#### Work instruction A
Below are a discussion of TCP and packet loss and three blocks of records. List the companies named in the discussion after the words "isn't locked down to".

___ Extract to read

With the # in parens being success rate, the timing makes little sense to me.
A TCP connection with 10% loss will work and transfer (it's gonna suck) and be very very very slow but their TCP 10% loss example is faster somehow?
TCP being reliable will just get slower with loss until it eventually can't transmit any successful packets within some TCP timeout (or some application-level timeout).
Even a 50% packet loss connection will work, within some definitions of the word "work" and also this brings up the biggest missing point in that chart: this all depends heavily on latency.
50% loss on a connection with 1ms latency is much more tolerable than 1% loss on a connection with 1000ms latency and will transfer faster (caveats around algorithms and other things apply, but this is directionally correct).
A real chart for this would be a graph where X is the % of packet loss and Y is the latency amount with distinct lines per protocol (really one line per defined protocol configuration, eg tcp cubic w/nagle vs without and with/without some device doing RED in the middle or different RED configurations, etc, many parameters to test here).
If this sounds negative, it's not, I think the research around effective high-latency protocols is very interesting and important. I was thinking recently (probably due to all the SpaceX news) about what the internet will look like for people on the moon or on mars. The current internet will just not work for them at all. We will require very creative solutions to make a useful open internet connections which isn't locked down to Apple/Facebook/Google/X/Netflix/etc.
A big problem with TCP's loss avoidance is that it assumes the cause of loss is congestion, so if you use it on a network with random packet loss it can just get slower and slower and slower until it effectively stops working entirely.
Agreed that it's a problem but probably not a huge one today on the internet since most loss is actually a result of congestion.
It has led to some weird things whereby the L2 protocols (thinking wifi and LTE/cellular) have their own reliability layer to combat the problem you're describing. I'm not sure if things would be better or worse if they didn't do this and TCP was responsible, the iteration of solutions for it would be much slower and probably could never be as good as the current situation where the network presents a less-lossy layer to TCP.
We have to completely rethink things for interplanetary networking.
I thought I recognized your username, I remember jailbreaking the original iPhone on IRC with you helping :)
> I thought I recognized your username, I remember jailbreaking the original iPhone on IRC with you helping :)
Yep, same author of Cydia [1].
[1] https://en.wikipedia.org/wiki/Cydia
Sure, but this is a simulator with random packet loss that has nothing to do with congestion, isn't it?
That's what TCP-SACK (Westwood variant) and SCPS-TP are for, to deal with packet loss due to bit corruption as well as congestion.

______
___ Material provided

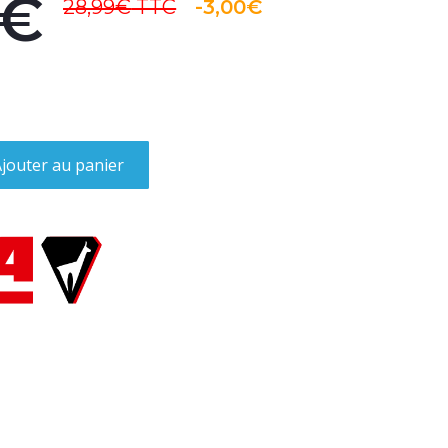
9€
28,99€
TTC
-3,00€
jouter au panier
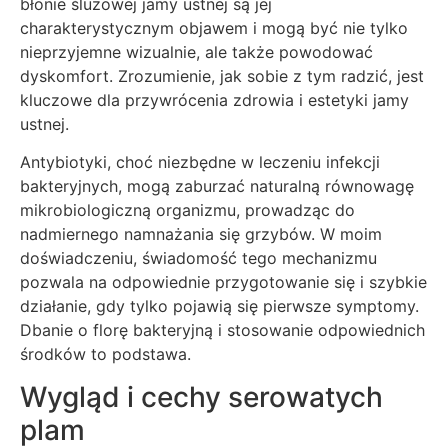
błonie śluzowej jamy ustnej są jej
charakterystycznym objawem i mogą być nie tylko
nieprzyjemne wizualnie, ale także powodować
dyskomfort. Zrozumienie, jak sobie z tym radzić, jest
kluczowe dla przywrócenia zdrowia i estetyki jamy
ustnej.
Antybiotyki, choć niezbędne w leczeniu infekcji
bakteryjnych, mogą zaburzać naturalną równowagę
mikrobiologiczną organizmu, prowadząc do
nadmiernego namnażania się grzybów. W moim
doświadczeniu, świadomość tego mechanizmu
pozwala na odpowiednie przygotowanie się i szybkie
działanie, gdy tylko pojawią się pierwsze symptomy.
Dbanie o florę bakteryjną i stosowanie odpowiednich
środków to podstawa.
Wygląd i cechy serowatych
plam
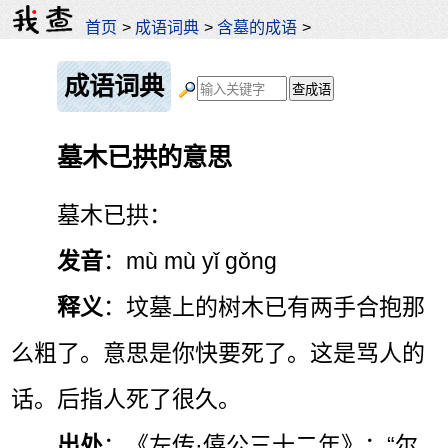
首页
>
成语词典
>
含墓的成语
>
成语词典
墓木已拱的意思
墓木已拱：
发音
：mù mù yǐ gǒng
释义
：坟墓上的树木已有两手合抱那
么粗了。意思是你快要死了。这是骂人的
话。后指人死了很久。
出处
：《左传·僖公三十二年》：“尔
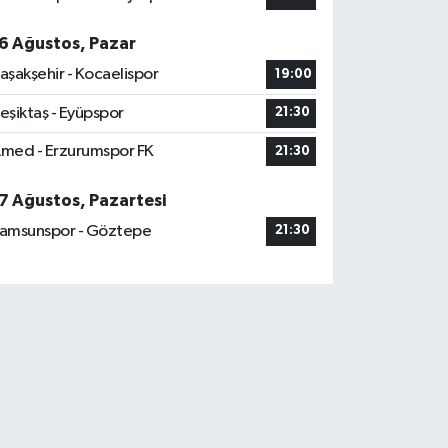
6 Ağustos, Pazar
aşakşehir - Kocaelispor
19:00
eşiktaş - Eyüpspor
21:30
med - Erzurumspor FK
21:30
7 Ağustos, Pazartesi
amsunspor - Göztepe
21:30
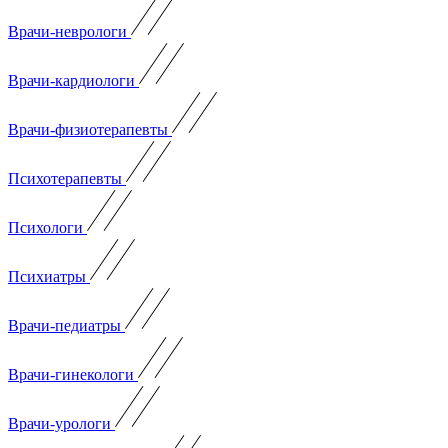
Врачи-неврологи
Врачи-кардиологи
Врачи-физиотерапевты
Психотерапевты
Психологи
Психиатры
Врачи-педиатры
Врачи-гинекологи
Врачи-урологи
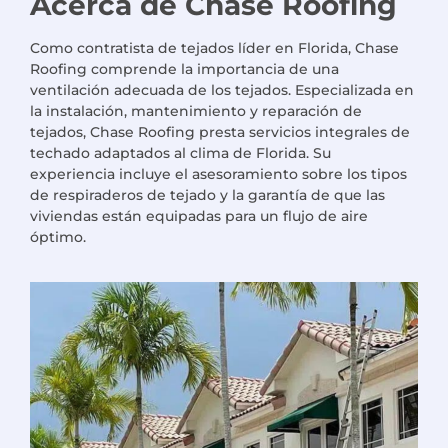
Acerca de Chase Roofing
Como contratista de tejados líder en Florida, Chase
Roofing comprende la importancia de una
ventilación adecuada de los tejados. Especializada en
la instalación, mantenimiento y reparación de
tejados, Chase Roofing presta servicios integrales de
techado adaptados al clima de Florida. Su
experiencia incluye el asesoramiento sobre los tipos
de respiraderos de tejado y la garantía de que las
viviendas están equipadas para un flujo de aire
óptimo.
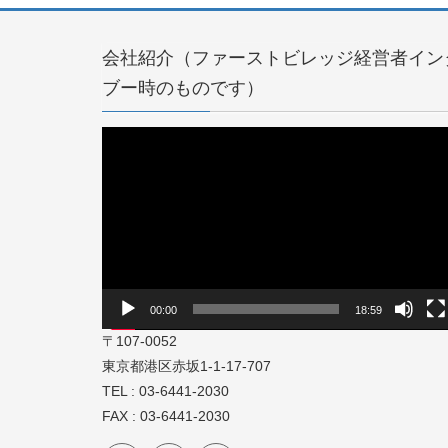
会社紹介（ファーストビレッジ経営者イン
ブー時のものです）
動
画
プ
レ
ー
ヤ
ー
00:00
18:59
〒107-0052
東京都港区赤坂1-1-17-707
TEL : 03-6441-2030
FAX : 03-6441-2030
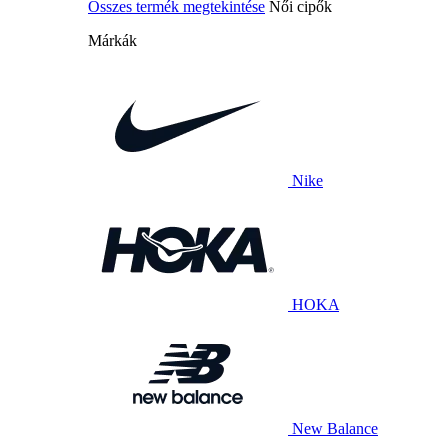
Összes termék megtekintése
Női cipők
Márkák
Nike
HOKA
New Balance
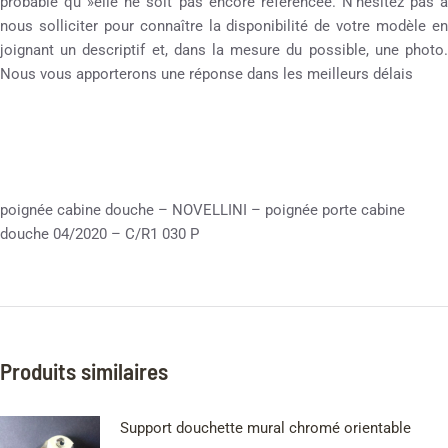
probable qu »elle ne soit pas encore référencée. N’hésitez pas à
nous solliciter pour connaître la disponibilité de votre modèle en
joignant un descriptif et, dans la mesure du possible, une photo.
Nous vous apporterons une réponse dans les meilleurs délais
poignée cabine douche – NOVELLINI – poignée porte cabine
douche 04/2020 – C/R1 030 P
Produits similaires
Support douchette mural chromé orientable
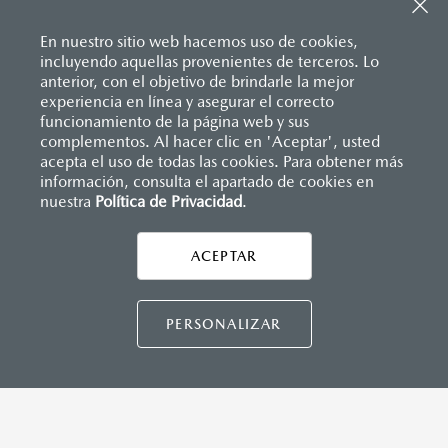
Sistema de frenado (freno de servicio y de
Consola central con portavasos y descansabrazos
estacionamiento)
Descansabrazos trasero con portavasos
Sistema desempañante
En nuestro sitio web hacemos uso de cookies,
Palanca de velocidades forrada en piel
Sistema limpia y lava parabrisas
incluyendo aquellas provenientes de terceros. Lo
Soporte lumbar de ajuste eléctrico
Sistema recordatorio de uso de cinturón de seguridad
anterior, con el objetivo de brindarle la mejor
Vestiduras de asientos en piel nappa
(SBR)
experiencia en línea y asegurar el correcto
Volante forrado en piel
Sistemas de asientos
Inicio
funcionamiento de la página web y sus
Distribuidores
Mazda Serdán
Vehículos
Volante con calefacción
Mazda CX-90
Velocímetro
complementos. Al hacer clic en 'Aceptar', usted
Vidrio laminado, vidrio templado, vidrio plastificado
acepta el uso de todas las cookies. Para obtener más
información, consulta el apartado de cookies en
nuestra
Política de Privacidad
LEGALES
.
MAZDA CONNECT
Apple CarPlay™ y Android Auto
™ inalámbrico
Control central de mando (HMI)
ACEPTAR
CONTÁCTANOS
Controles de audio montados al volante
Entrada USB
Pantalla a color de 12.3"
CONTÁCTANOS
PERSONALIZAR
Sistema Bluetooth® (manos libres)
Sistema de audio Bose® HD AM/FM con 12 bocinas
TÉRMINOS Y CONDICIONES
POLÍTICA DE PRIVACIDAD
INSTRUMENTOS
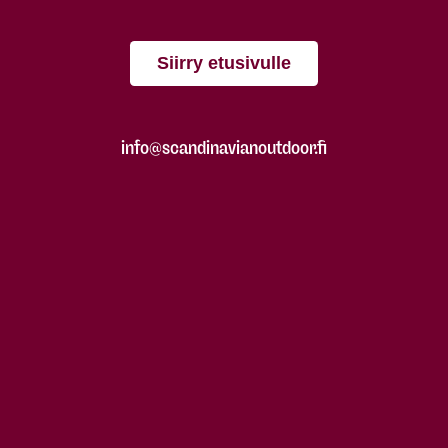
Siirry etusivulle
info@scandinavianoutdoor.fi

______
___ Material provided

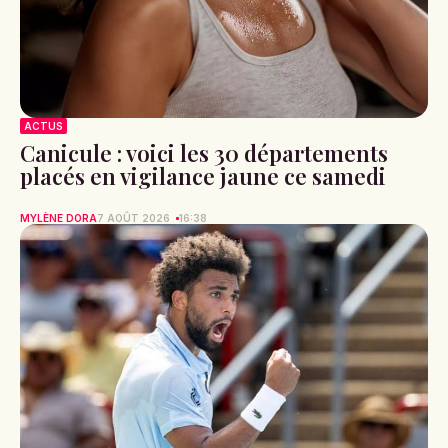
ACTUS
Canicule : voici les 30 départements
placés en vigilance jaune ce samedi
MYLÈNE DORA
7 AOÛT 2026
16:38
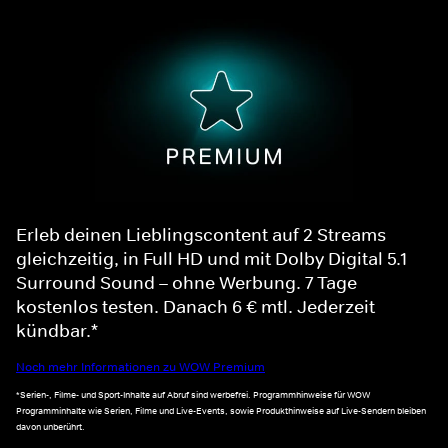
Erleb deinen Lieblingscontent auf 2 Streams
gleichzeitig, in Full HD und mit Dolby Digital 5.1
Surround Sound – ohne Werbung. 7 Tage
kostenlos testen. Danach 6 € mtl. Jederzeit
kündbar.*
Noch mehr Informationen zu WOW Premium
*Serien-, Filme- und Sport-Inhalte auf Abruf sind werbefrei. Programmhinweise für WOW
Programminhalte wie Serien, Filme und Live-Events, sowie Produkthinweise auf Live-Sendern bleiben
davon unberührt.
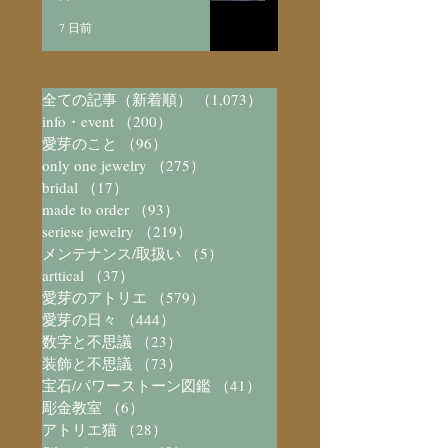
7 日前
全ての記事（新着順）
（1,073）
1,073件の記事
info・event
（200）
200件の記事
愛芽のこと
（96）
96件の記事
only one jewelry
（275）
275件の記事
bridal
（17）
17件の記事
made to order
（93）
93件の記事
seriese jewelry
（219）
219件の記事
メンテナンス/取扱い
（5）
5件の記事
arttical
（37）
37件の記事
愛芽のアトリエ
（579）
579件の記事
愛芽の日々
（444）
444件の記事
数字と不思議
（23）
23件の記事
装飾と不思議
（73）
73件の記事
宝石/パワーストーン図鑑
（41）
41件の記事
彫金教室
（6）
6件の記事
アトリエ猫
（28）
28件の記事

______
___ Material provided

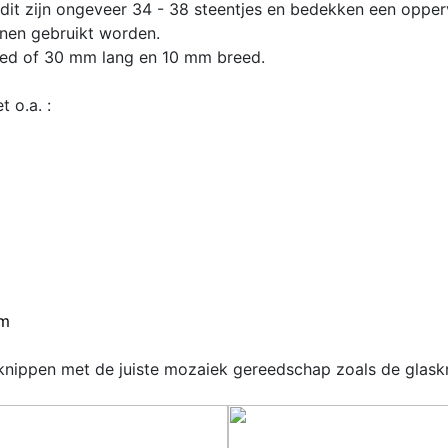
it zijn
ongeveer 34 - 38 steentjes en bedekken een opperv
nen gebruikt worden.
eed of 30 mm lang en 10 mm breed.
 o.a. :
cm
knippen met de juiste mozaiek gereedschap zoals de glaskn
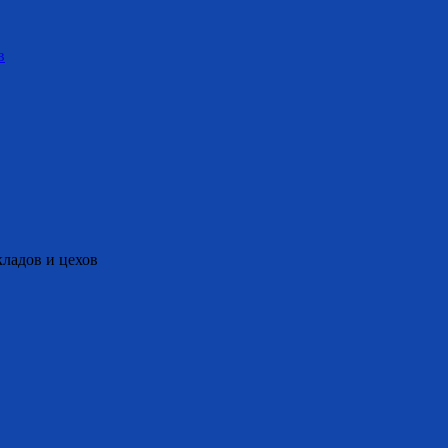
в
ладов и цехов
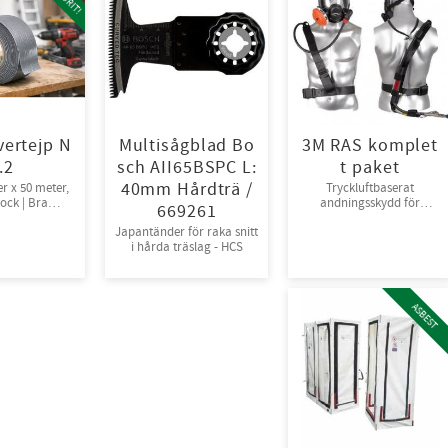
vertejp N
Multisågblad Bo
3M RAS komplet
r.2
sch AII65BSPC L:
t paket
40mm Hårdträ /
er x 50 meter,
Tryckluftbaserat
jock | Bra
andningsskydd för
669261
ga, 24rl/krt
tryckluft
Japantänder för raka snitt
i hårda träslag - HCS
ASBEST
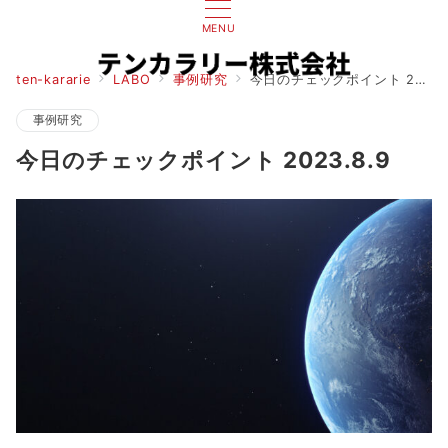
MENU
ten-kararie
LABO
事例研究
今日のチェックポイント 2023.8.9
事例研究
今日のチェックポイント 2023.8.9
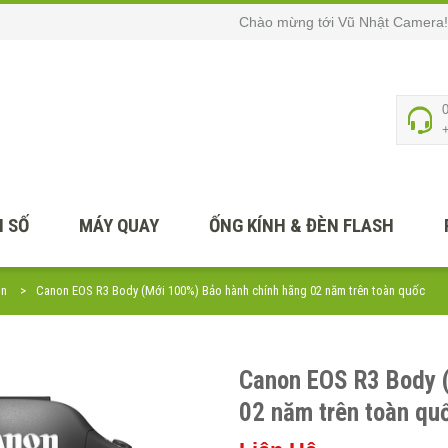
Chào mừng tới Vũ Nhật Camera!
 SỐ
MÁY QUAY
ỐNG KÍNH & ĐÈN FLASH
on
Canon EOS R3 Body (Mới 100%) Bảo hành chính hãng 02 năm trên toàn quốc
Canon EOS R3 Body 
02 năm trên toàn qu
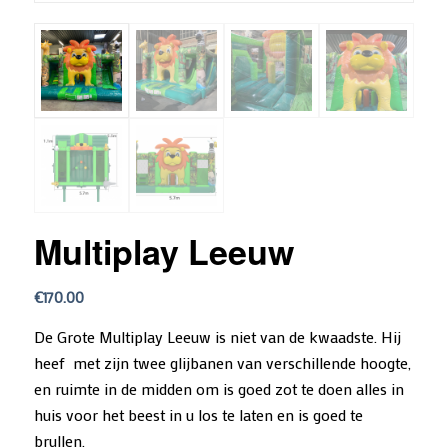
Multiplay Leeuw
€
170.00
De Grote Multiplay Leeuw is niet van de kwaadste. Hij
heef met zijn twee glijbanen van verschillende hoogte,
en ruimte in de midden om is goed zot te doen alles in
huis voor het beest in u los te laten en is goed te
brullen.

______

#### Work instruction B
Copy from the records everything from the line that contains "会社紹介（ファーストビレッジ経営者イン" down to the line that contains "New Balance", with both of those lines included. Leave out the picture markers.

#### Response A
Apple, Facebook, Google, X, Netflix

#### Response B
会社紹介（ファーストビレッジ経営者イン
ブー時のものです）
動
画
プ
レ
ー
ヤ
ー
00:00
18:59
〒107-0052
東京都港区赤坂1-1-17-707
TEL : 03-6441-2030
FAX : 03-6441-2030
Összes termék megtekintése
Női cipők
Márkák
Nike
HOKA
New Balance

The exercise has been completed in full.